Ab dem Jahre 1888 gab es einerseits die professionellen Fotografen mit Ateliereinrichtungen und großformatigen Plattenkameras und dann gab es unzählige \"Knipser\" mit Box-Kameras und Rollfilmen, die begannen, Erinnerungsfotos zu schießen.
In dieser Zeit begann man auch, sich mit wirklichkeitsnahen und dokumentarischen Schilderungen des Lebens der unteren und untersten Gesellschaftsschichte zu beschäftigen. Mit Hilfe der Fotografie konnte man Menschen, Szenen, Verhältnisse vorführen, zu denen sonst kaum Kontakt bestehen würde. Eine einzige Fotografie kann mehr erschüttern als Bände einer Sittenbeschreibung. Der Realismus der Jahrhundertwende öffnet vielen auch die Augen: Bilddokumente bestätigten nämlich das bisher nicht-für-möglich-gehaltene, die Fotografie klagte an und forderte Veränderung.
Es gab keinen Platz mehr für die romantisierende Stimmung der Kunstfotografie. Einige wollten kein Weichzeichnen und keine durch Unschärfe erzeugten träumerischen verschleierten Bilder. Man wollte optische Bildschärfe.

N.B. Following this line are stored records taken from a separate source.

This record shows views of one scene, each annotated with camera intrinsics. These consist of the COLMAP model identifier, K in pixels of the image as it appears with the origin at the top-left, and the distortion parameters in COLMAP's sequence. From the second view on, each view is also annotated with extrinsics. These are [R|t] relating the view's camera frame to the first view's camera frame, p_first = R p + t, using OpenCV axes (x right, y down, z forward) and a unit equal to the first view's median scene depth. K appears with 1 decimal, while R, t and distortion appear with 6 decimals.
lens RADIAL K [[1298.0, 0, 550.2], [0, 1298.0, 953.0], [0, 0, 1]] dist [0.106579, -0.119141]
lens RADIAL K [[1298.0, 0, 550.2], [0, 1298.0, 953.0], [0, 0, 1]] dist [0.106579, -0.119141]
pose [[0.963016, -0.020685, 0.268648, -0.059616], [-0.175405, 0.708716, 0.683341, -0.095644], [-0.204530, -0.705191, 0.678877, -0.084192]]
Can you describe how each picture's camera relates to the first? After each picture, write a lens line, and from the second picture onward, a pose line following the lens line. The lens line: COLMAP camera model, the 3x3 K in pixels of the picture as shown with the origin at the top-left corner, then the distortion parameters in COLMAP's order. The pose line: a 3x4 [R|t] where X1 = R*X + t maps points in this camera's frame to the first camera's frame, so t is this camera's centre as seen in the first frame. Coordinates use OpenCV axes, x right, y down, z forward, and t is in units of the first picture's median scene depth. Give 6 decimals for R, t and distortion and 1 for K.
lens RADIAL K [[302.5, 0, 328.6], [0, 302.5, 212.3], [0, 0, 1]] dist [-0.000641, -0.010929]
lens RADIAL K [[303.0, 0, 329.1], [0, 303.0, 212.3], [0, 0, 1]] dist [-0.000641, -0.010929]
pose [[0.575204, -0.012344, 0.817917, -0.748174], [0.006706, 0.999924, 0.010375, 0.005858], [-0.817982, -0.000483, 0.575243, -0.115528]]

Der Däne Jakob Rijs begann in den USA mit dokumentarischen Schilderungen über menschenunwürdige Verhältnisse, unter denen die Einwanderer in New York lebten.
Lewis Wickes Hine begann sachlich und klar über Arbeits- und Lebensbedingungen der Fabrikarbeiter in amerikanischen Vorstädten zu schildern. Seine Anklagen galten vor allem der Kinderarbeit unter den unwürdigsten Verhältnissen in Fabriken, selbst in Bergwerken, und es ist erwiesen, daß seine Dokumentation, die er selbst \"photo-interpretations\" nannte, wesentlich zur Änderung dieser Verhältnisse beitrugen.
Man sieht, daß die Fotografie immer stärker ihre eigene kreative Fähigkeit, die Vielfalt der Möglichkeiten und auch ihre Hintergründe zu entdecken begann.